Finding Help as a Caregiver

Finding Help as a Caregiver

Finding Help as a Caregiver

Discovering that a loved one has a diagnosis of Alzheimer’s or any other related dementia can be devastating. It not only brings into question your role as an adult child, sibling, or spouse, but it also brings into question the kinds of responsibilities you may now assume. Dementia can develop at varying rates and symptoms can manifest in different ways. It seems like there is a new challenge every day for the family caregiver. Fortunately, you do not have to do this all by yourself. Caregiving can often feel like an isolating experience primarily because of all the unexpected stressors that impact family caregivers on a day to day basis. However, there are businesses, government organizations, and support groups out there that can help.

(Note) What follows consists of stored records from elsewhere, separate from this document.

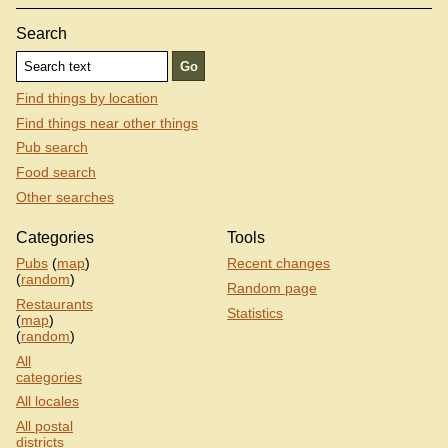
Search
Find things by location
Find things near other things
Pub search
Food search
Other searches
Categories
Tools
Pubs
(
map
)
Recent changes
(
random
)
Random page
Restaurants
Statistics
(
map
)
(
random
)
All
categories
All locales
All postal
districts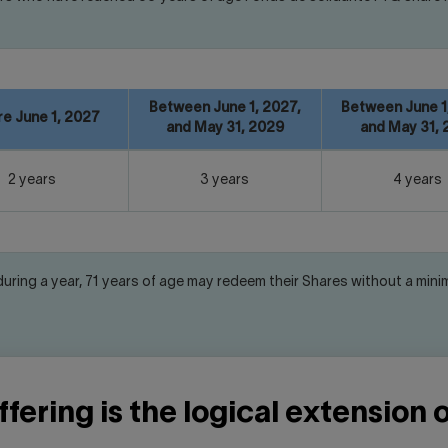
Between June 1, 2027,
Between June 1
e June 1, 2027
and May 31, 2029
and May 31, 
2 years
3 years
4 years
 during a year, 71 years of age may redeem their Shares without a min
fering is the logical extension 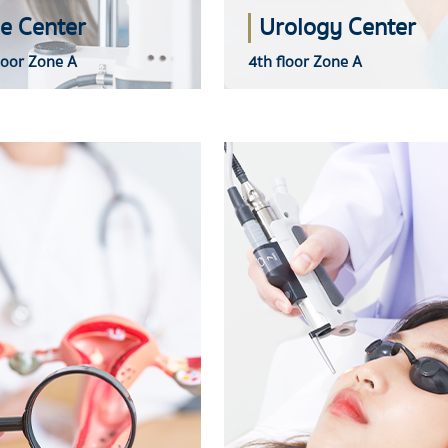
e Center
Urology Center
loor Zone A
4th floor Zone A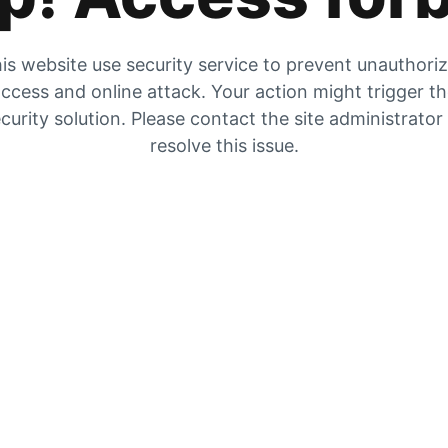
is website use security service to prevent unauthori
ccess and online attack. Your action might trigger t
curity solution. Please contact the site administrator
resolve this issue.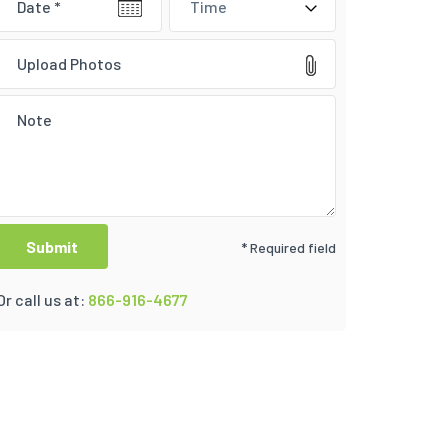
Time
Upload Photos
* Required field
Or call us at:
866-916-4677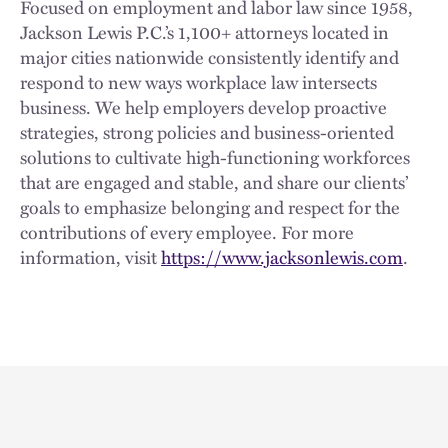
Focused on employment and labor law since 1958,
Jackson Lewis P.C.’s 1,100+ attorneys located in
major cities nationwide consistently identify and
respond to new ways workplace law intersects
business. We help employers develop proactive
strategies, strong policies and business-oriented
solutions to cultivate high-functioning workforces
that are engaged and stable, and share our clients’
goals to emphasize belonging and respect for the
contributions of every employee. For more
information, visit
https://www.jacksonlewis.com
.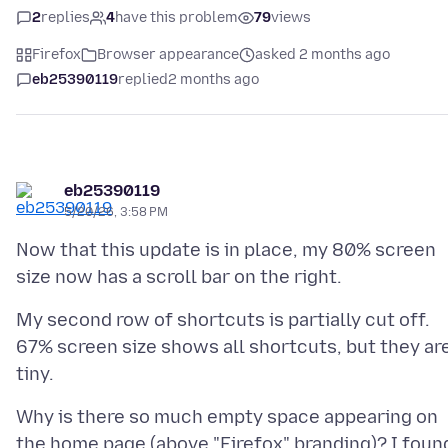
2
replies
4
have this problem
79
views
Firefox
Browser appearance
asked 2 months ago
eb25390119
replied
2 months ago
eb25390119
5/20/26, 3:58 PM
Now that this update is in place, my 80% screen
My second row of shortcuts is partially cut off.
67% screen size shows all shortcuts, but they ar
Why is there so much empty space appearing on
the home page (above "Firefox" branding)? I foun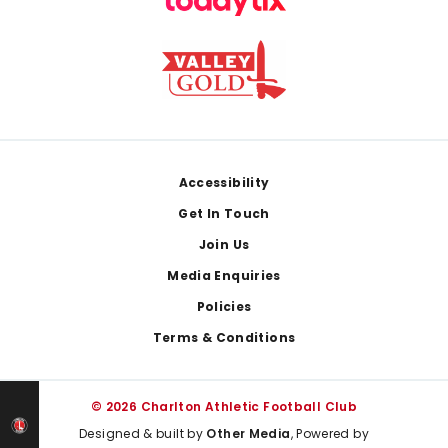
Footer
Accessibility
Get In Touch
Join Us
Media Enquiries
Policies
Terms & Conditions
© 2026 Charlton Athletic Football Club
Designed & built by
Other Media
, Powered by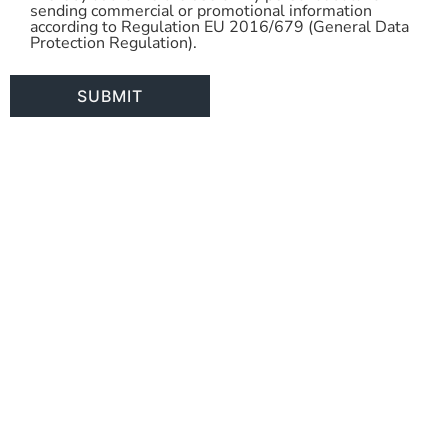
sending commercial or promotional information
Use
according to Regulation EU 2016/679 (General Data
Protection Regulation).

Consider the following advice:

  • Get the family together: If you have other family members nearby, it will behoove you to meet with all of them to get everybody on the same page. Come in with a list of questions you want answered by the end of your meeting. Go over topics that may be hanging over your head like about people’s willingness to make commitments to help, finances, or questions about the future. Try to come to a mutually agreeable consensus about how you can all cooperate with one another to help care for your loved one.
  • Care Management services: Care managers help plan and coordinate care for your aging loved one (who may have an illness) to ensure their quality of life and independence to the extent possible. You can do research online to figure out what care management resources exist near you. Care managers can work for non-profit organizations, as well as any kind of counseling services that work with aging seniors and their caregivers.
  • Meal Programs: Many organizations in your community can be helpful when trying to figure how to ensure your loved one is receiving proper nourishment. This form of help can be a huge financial relief. According to the Family Caregiver Association, programs may be offered at religious institutions, schools, community centers, and centers for aging citizens.[1]
  • Elder Care Organizations: Many places in your area can fall under this category. They can be agencies, registries, and non-profit organizations. For example, Alzheimer’s Care Resource Center in Lake Worth, FL is a non-profit organization providing counseling, care management, and support group services for the sole purpose of helping caregivers.
  • Professional Help: Professional help can come in two forms: 1) a professional caregiver to help out with caregiving responsibilities at home; or 2) a counselor that you can speak to privately about what is troubling you. Both of these solutions have unique benefits. A professional caregiver can help lessen the load of your caregiving responsibilities and give you some much needed relief. A counselor, on the other hand, will be able to work with you to develop strategies to manage difficult situations you might be facing. Although these avenues are optional, they can offer tremendous help and provide profound mental health benefits.